Se acercó con el corazón encogido a la camilla, temiendo lo que iba a encontrar. La herida en la cabeza de Josep era enorme, aunque bien cerrada y con buen aspecto, pero la impresión la dejó paralizada, como si su cuerpo se negara a aceptar lo que veía.
—¿Tú eres la que ha mandado al señor en ese transportador? —la doctora era una señora redonda, con gafas y pelos en todas direcciones.

—Sí, lo siento. Vivimos lejos y era urgente.

—Mmm… Mañana se acordará del viajecito… Mira que traerlo encogido en una caja —la vergüenza hizo agachar la cabeza a Mara—. En cuanto se despierte, veremos cómo está. Aquí no tenemos escáner y no puedo asegurar que solo tenga una herida superficial. Le he inyectado uno de los últimos nanomed que nos quedan este año. No habrá problemas de inflamación o infección durante siete días. Si después le duele o la fusión cambia de aspecto, tendríais que volver.

Mara agradeció que aún quedaran algunos recursos médicos para Josep. Sin un nanomed controlándole la inflamación y liberando pequeñas dosis de antibiótico, no sabía cómo se las habrían apañado.

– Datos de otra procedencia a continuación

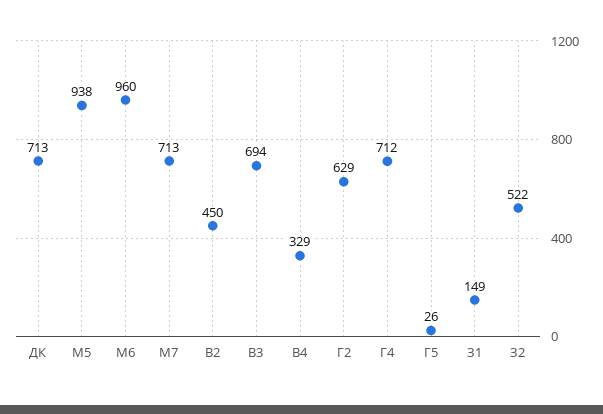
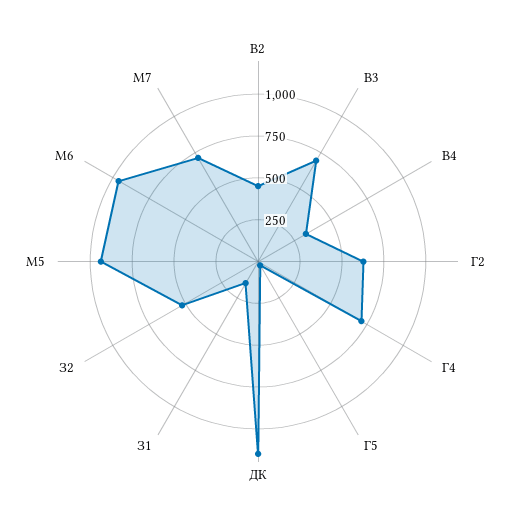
ДК: 713 -> 1150

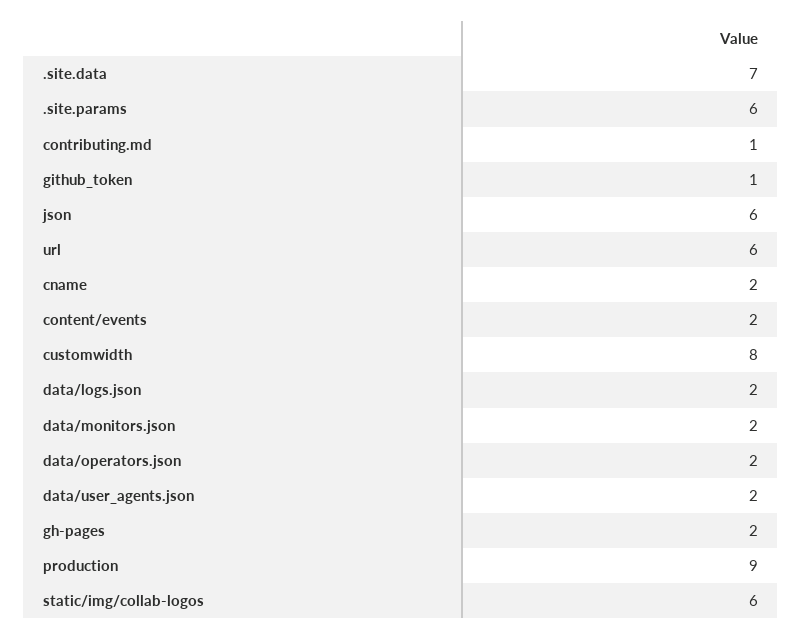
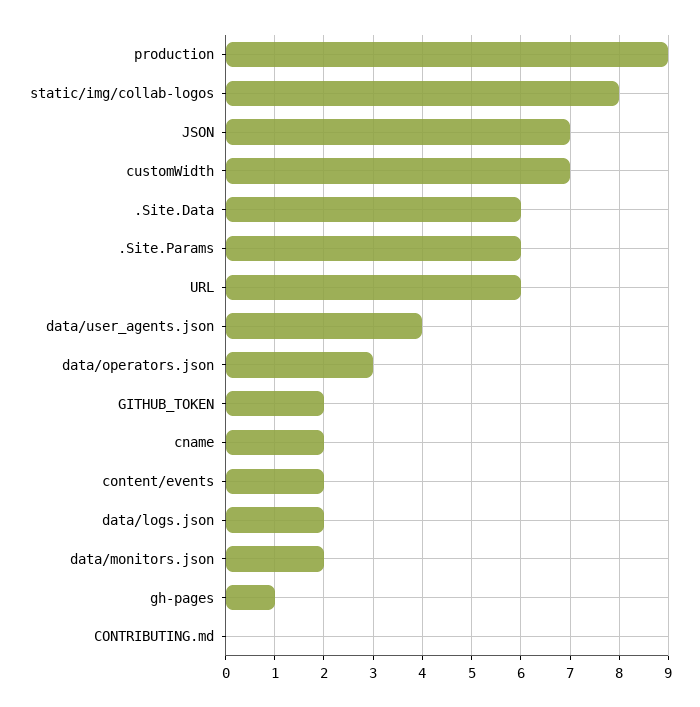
.site.data: 7 -> 6
contributing.md: 1 -> 0
github_token: 1 -> 2
json: 6 -> 7
customwidth: 8 -> 7
data/operators.json: 2 -> 3
data/user_agents.json: 2 -> 4
gh-pages: 2 -> 1
static/img/collab-logos: 6 -> 8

Salió del punto como si arrastrara una pesada sombra. Afuera, la noche la recibió desangelada y hostil, y se refugió en el sofá abandonado de una vieja peluquería de la calle, un local dejado atrás como tantos otros. Allí durmió a retazos y durante esas horas inquietas, su mente la torturó con sueños caóticos: la herida negra y sangrante de Josep, nanomeds agotados, su hermana desplomándose sin previo aviso. En varios momentos, el latido acelerado de su corazón la desvelaba, como un eco que respondía a los ruidos lejanos y desconocidos de la calle.

Un último grito, que no supo si era real o parte de su ensoñación, se mezcló con el sonido metálico de la puerta del punto al abrirse. Mara se incorporó sobresaltada, con el corazón todavía retumbando en el pecho. La luz del amanecer empezaba a bañar las calles desiertas. Vio a la joven buscándola con la mirada.

—Tu abuelo ya ha despertado y parece que está bien. No para de preguntar dónde está su “xiqueta” —la chica sonrió con suavidad—. Parece que te quiere mucho. ¿No has ido a la colonia por él?

—No es mi abuelo. Soy su asistente y sigo aquí porque no puedo pagarme el pasaje.

—¿Irías a Viridia si lo pudieras pagar? —los ojos de la chica reflejaban más curiosidad que juicio.
Viridia… ese planeta lejano y prometedor a donde la mayoría había emigrado. El sueño de los que se habían quedado.